Generation of cybrid cell lines. Tumor or immortalized cell lines are grown in the presence of ethidium bromide, which effectively eliminates functional mtDNA to result in a ρ0 cell line. ρ0 cells are then fused with a patient’s platelets, which contain mitochondria but not nuclei. This creates cytoplasmic hybrid (cybrid) cells that can be isolated and expanded. The expanded cybrid cell cultures are biochemically analyzed. Differences in function between cell lines mostly likely arise through differences in their mtDNA.

Figure 2

Mitochondrial cascade hypothesis. Bi-parental inheritance of genes required for mitochondrial function and maintenance, as well as the specific maternal inheritance of mitochondrial genes, determines intrinsic mitochondrial function and durability. Over time, mitochondrial injuries accumulate and these injuries perturb mitochondrial function. While these perturbations are initially compensated for, compensatory changes eventually prove inadequate and a critical point is reached where the neuron comes to favor anaerobic over aerobic bioenergetics.

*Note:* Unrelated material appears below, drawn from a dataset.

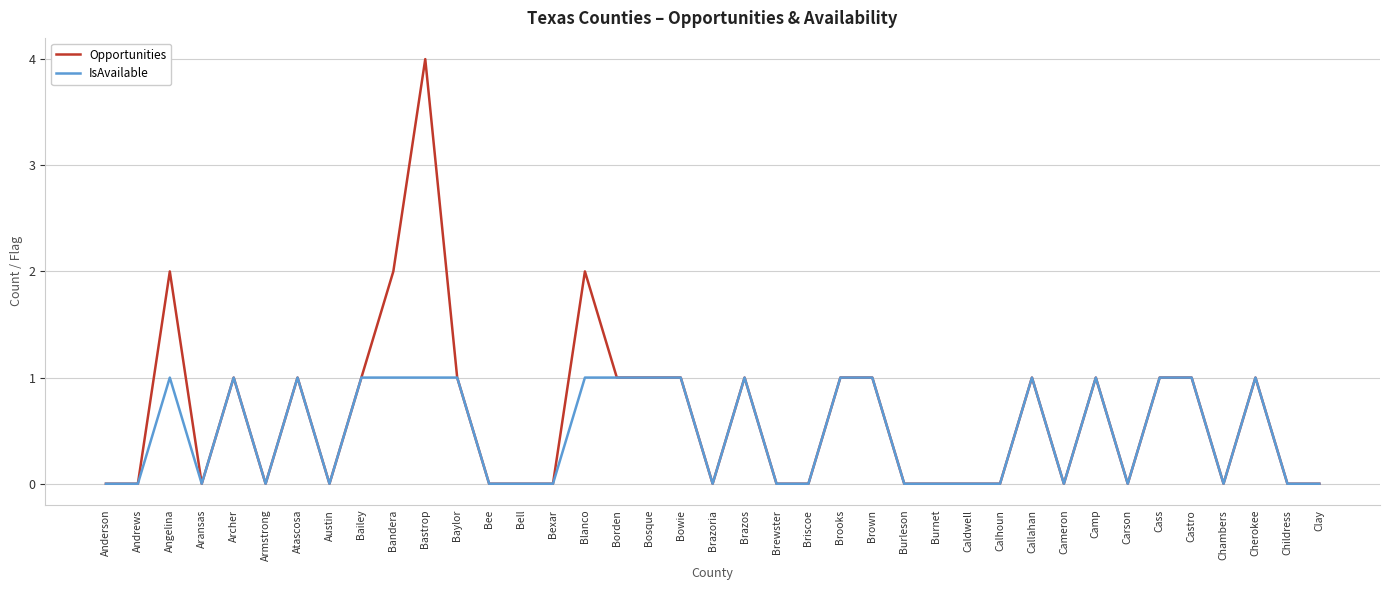

How many lines are shown in the chart?

2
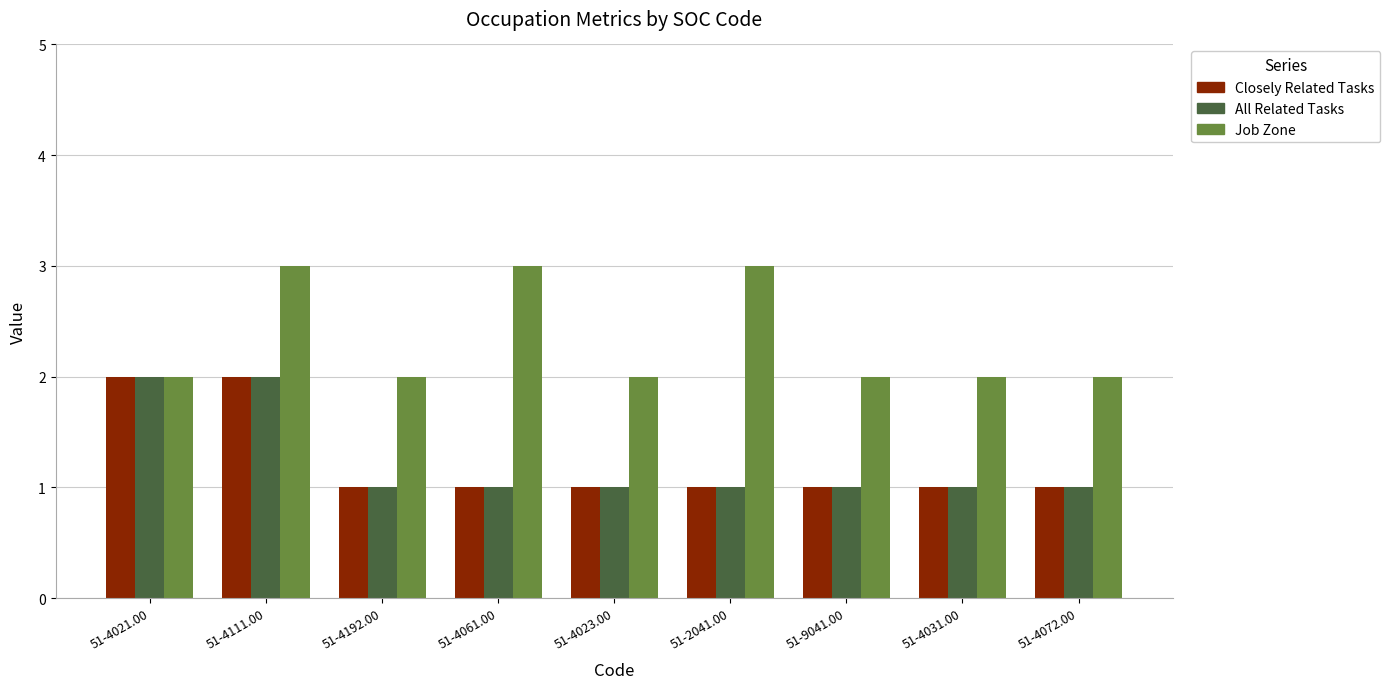

What is the maximum value shown in the chart?

3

Activation of various cell stress pathways, combined with a shift from an aerobic to an anaerobic bioenergetic profile, gives rise to AD-typical histology changes including Aβ accumulation in the brain parenchyma, tau phosphorylation and neurofibrillary tangle formation in neurons, and synaptic degeneration,

Figure 3

Role of NAD+/NADH in APP processing. In the mitochondria, NADH is oxidized to NAD+, which in turn increases cytosolic NAD+. Cytosolic NAD+ activates sirtuin 1, which leads to de-acetylation of retinoic acid receptor β. De-acetylation of retinoic acid receptor β allows it to interact with the α-secretase promoter and increase α-secretase expression. α-secretase-mediated APP cleavage prevents processing of APP to Aβ.

Figure 4

Role of ROS in APP processing. (A) Excess ROS are produced by dysfunctional mitochondria. (B) ROS oxidizes thioredoxin, releasing it from ASK1. (C) ASK1 causes JNK activation. (D) Alternatively, ROS oxidizes GST, releasing JNK. (E) Activated JNK deacetylates histones and demethylates APP, BACE, and presenilin gene promoters, which leads to increased Aβ production.